Exercise
Return the text of every record below without changing a single character. Leave the pictures out of your answer.

[Entries from a dataset]
===============

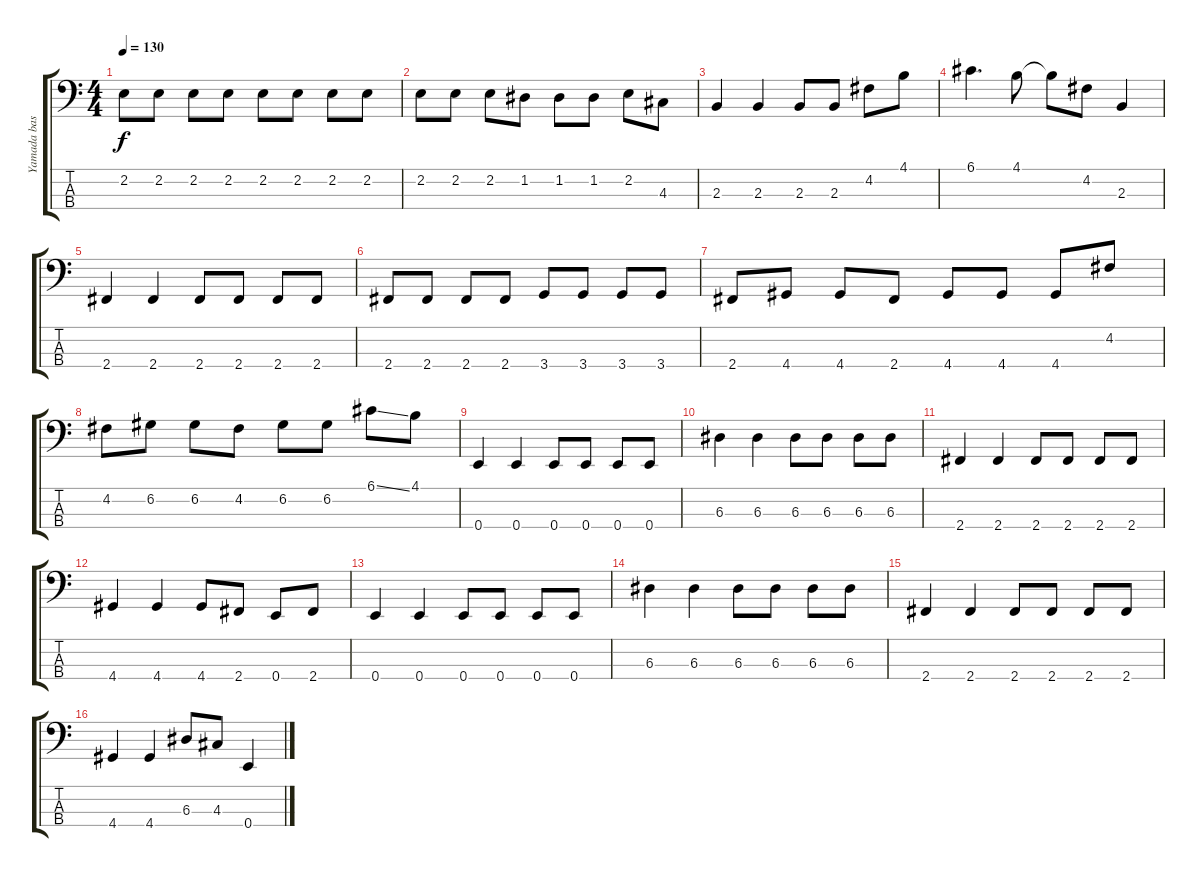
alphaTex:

\track ("Yamada bass" "Yamada bas") {instrument electricbasspick}
\staff {score tabs}
\tuning (G2 D2 A1 E1) {hide}
\ts (4 4)
\tempo 130
\clef f4
\ks c
2.2.8{dy f} 2.2.8 2.2.8 2.2.8 2.2.8 2.2.8 2.2.8 2.2.8 |
2.2.8 2.2.8 2.2.8 1.2.8 1.2.8 1.2.8 2.2.8 4.3.8 |
2.3.4 2.3.4 2.3.8 2.3.8 4.2.8 4.1.8 |
6.1.4{d} 4.1.8 4.1{t}.8 4.2.8 2.3.4 |
2.4.4 2.4.4 2.4.8 2.4.8 2.4.8 2.4.8 |
2.4.8 2.4.8 2.4.8 2.4.8 3.4.8 3.4.8 3.4.8 3.4.8 |
2.4.8 4.4.8 4.4.8 2.4.8 4.4.8 4.4.8 4.4.8 4.2.8 |
4.2.8 6.2.8 6.2.8 4.2.8 6.2.8 6.2.8 6.1{ss}.8 4.1.8 |
0.4.4 0.4.4 0.4.8 0.4.8 0.4.8 0.4.8 |
6.3.4 6.3.4 6.3.8 6.3.8 6.3.8 6.3.8 |
2.4.4 2.4.4 2.4.8 2.4.8 2.4.8 2.4.8 |
4.4.4 4.4.4 4.4.8 2.4.8 0.4.8 2.4.8 |
0.4.4 0.4.4 0.4.8 0.4.8 0.4.8 0.4.8 |
6.3.4 6.3.4 6.3.8 6.3.8 6.3.8 6.3.8 |
2.4.4 2.4.4 2.4.8 2.4.8 2.4.8 2.4.8 |
4.4.4 4.4.4 6.3.8 4.3.8 0.4.4
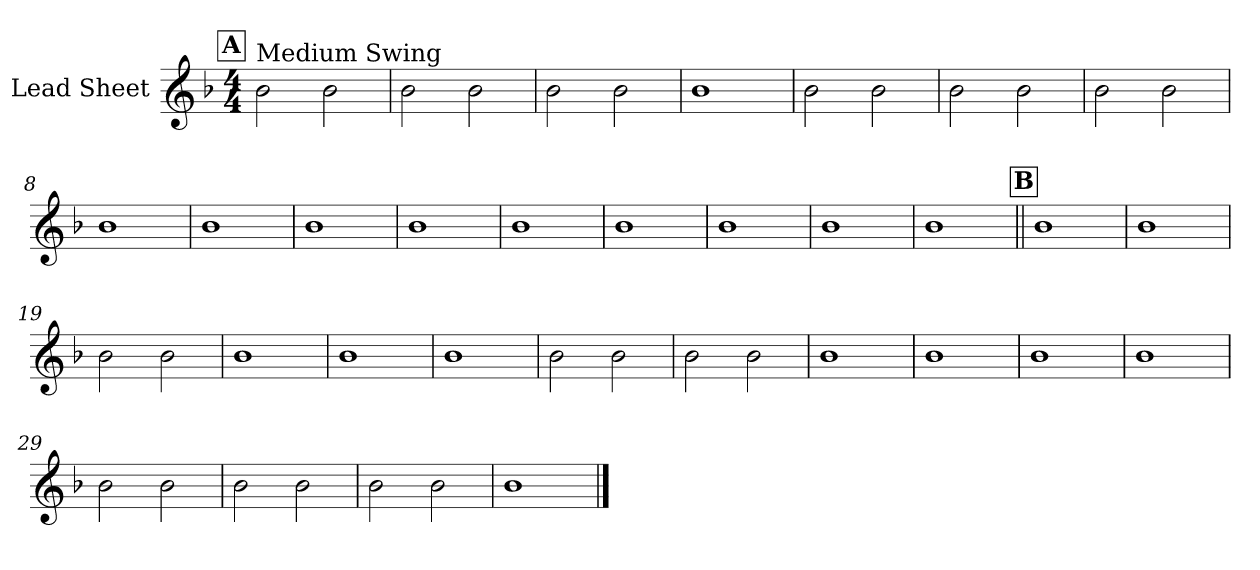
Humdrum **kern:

**kern
*part1
*staff1
*I"Lead Sheet
*clefG2
*k[b-]
*F:
*M4/4
!!LO:REH:place=s1:a:fs=14:t=A
=1
!LO:TX:a:t=Medium Swing
2b-\
2b-\
=2
2b-\
2b-\
=3
2b-\
2b-\
=4
1b-
!!LO:LB:g=z
=5
2b-\
2b-\
=6
2b-\
2b-\
=7
2b-\
2b-\
=8
1b-
!!LO:LB:g=z
=9
1b-
=10
1b-
=11
1b-
=12
1b-
!!LO:LB:g=z
=13
1b-
=14
1b-
=15
1b-
=16
1b-
!!LO:LB:g=z
!!LO:REH:place=s1:a:fs=14:t=B
=17||
1b-
=18
1b-
=19
2b-\
2b-\
=20
1b-
!!LO:LB:g=z
=21
1b-
=22
1b-
=23
2b-\
2b-\
=24
2b-\
2b-\
!!LO:LB:g=z
=25
1b-
=26
1b-
=27
1b-
=28
1b-
!!LO:LB:g=z
=29
2b-\
2b-\
=30
2b-\
2b-\
=31
2b-\
2b-\
=32
1b-
==
*-
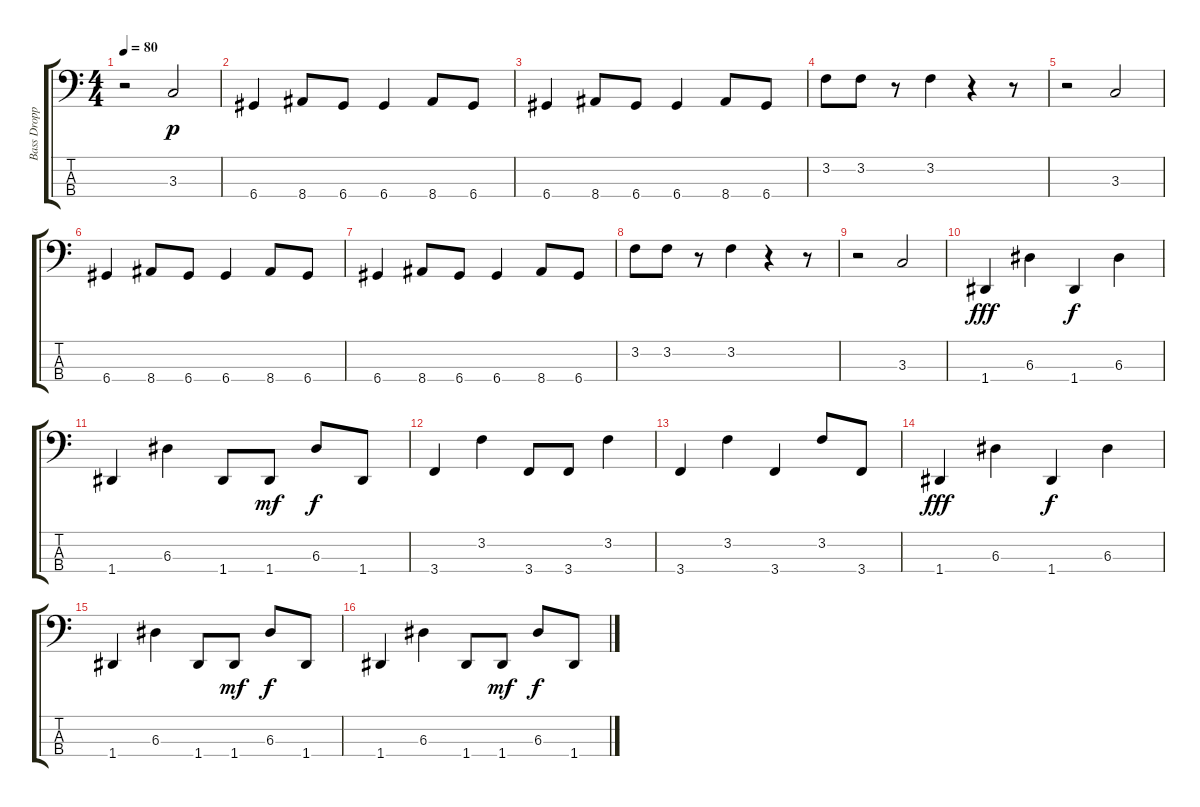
\track ("Bass Dropped D" "Bass Dropp") {instrument acousticbass}
\staff {score tabs}
\tuning (G2 D2 A1 D1) {hide}
\ts (4 4)
\tempo 80
\clef f4
\ks c
r.2{dy p} 3.3.2 |
6.4.4 8.4.8 6.4.8 6.4.4 8.4.8 6.4.8 |
6.4.4 8.4.8 6.4.8 6.4.4 8.4.8 6.4.8 |
3.2.8 3.2.8 r.8 3.2.4 r.4 r.8 |
r.2 3.3.2 |
6.4.4 8.4.8 6.4.8 6.4.4 8.4.8 6.4.8 |
6.4.4 8.4.8 6.4.8 6.4.4 8.4.8 6.4.8 |
3.2.8 3.2.8 r.8 3.2.4 r.4 r.8 |
r.2 3.3.2 |
1.4.4{dy fff} 6.3.4 1.4.4{dy f} 6.3.4 |
1.4.4 6.3.4 1.4.8 1.4.8{dy mf} 6.3.8{dy f} 1.4.8 |
3.4.4 3.2.4 3.4.8 3.4.8 3.2.4 |
3.4.4 3.2.4 3.4.4 3.2.8 3.4.8 |
1.4.4{dy fff} 6.3.4 1.4.4{dy f} 6.3.4 |
1.4.4 6.3.4 1.4.8 1.4.8{dy mf} 6.3.8{dy f} 1.4.8 |
1.4.4 6.3.4 1.4.8 1.4.8{dy mf} 6.3.8{dy f} 1.4.8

===============

Answer
alphaTex:

\track ("Yamada bass" "Yamada bas") {instrument electricbasspick}
\staff {score tabs}
\tuning (G2 D2 A1 E1) {hide}
\ts (4 4)
\tempo 130
\clef f4
\ks c
2.2.8{dy f} 2.2.8 2.2.8 2.2.8 2.2.8 2.2.8 2.2.8 2.2.8 |
2.2.8 2.2.8 2.2.8 1.2.8 1.2.8 1.2.8 2.2.8 4.3.8 |
2.3.4 2.3.4 2.3.8 2.3.8 4.2.8 4.1.8 |
6.1.4{d} 4.1.8 4.1{t}.8 4.2.8 2.3.4 |
2.4.4 2.4.4 2.4.8 2.4.8 2.4.8 2.4.8 |
2.4.8 2.4.8 2.4.8 2.4.8 3.4.8 3.4.8 3.4.8 3.4.8 |
2.4.8 4.4.8 4.4.8 2.4.8 4.4.8 4.4.8 4.4.8 4.2.8 |
4.2.8 6.2.8 6.2.8 4.2.8 6.2.8 6.2.8 6.1{ss}.8 4.1.8 |
0.4.4 0.4.4 0.4.8 0.4.8 0.4.8 0.4.8 |
6.3.4 6.3.4 6.3.8 6.3.8 6.3.8 6.3.8 |
2.4.4 2.4.4 2.4.8 2.4.8 2.4.8 2.4.8 |
4.4.4 4.4.4 4.4.8 2.4.8 0.4.8 2.4.8 |
0.4.4 0.4.4 0.4.8 0.4.8 0.4.8 0.4.8 |
6.3.4 6.3.4 6.3.8 6.3.8 6.3.8 6.3.8 |
2.4.4 2.4.4 2.4.8 2.4.8 2.4.8 2.4.8 |
4.4.4 4.4.4 6.3.8 4.3.8 0.4.4
Humdrum **kern:

**kern
*part1
*staff1
*I"Lead Sheet
*clefG2
*k[b-]
*F:
*M4/4
!!LO:REH:place=s1:a:fs=14:t=A
=1
!LO:TX:a:t=Medium Swing
2b-\
2b-\
=2
2b-\
2b-\
=3
2b-\
2b-\
=4
1b-
!!LO:LB:g=z
=5
2b-\
2b-\
=6
2b-\
2b-\
=7
2b-\
2b-\
=8
1b-
!!LO:LB:g=z
=9
1b-
=10
1b-
=11
1b-
=12
1b-
!!LO:LB:g=z
=13
1b-
=14
1b-
=15
1b-
=16
1b-
!!LO:LB:g=z
!!LO:REH:place=s1:a:fs=14:t=B
=17||
1b-
=18
1b-
=19
2b-\
2b-\
=20
1b-
!!LO:LB:g=z
=21
1b-
=22
1b-
=23
2b-\
2b-\
=24
2b-\
2b-\
!!LO:LB:g=z
=25
1b-
=26
1b-
=27
1b-
=28
1b-
!!LO:LB:g=z
=29
2b-\
2b-\
=30
2b-\
2b-\
=31
2b-\
2b-\
=32
1b-
==
*-
\track ("Bass Dropped D" "Bass Dropp") {instrument acousticbass}
\staff {score tabs}
\tuning (G2 D2 A1 D1) {hide}
\ts (4 4)
\tempo 80
\clef f4
\ks c
r.2{dy p} 3.3.2 |
6.4.4 8.4.8 6.4.8 6.4.4 8.4.8 6.4.8 |
6.4.4 8.4.8 6.4.8 6.4.4 8.4.8 6.4.8 |
3.2.8 3.2.8 r.8 3.2.4 r.4 r.8 |
r.2 3.3.2 |
6.4.4 8.4.8 6.4.8 6.4.4 8.4.8 6.4.8 |
6.4.4 8.4.8 6.4.8 6.4.4 8.4.8 6.4.8 |
3.2.8 3.2.8 r.8 3.2.4 r.4 r.8 |
r.2 3.3.2 |
1.4.4{dy fff} 6.3.4 1.4.4{dy f} 6.3.4 |
1.4.4 6.3.4 1.4.8 1.4.8{dy mf} 6.3.8{dy f} 1.4.8 |
3.4.4 3.2.4 3.4.8 3.4.8 3.2.4 |
3.4.4 3.2.4 3.4.4 3.2.8 3.4.8 |
1.4.4{dy fff} 6.3.4 1.4.4{dy f} 6.3.4 |
1.4.4 6.3.4 1.4.8 1.4.8{dy mf} 6.3.8{dy f} 1.4.8 |
1.4.4 6.3.4 1.4.8 1.4.8{dy mf} 6.3.8{dy f} 1.4.8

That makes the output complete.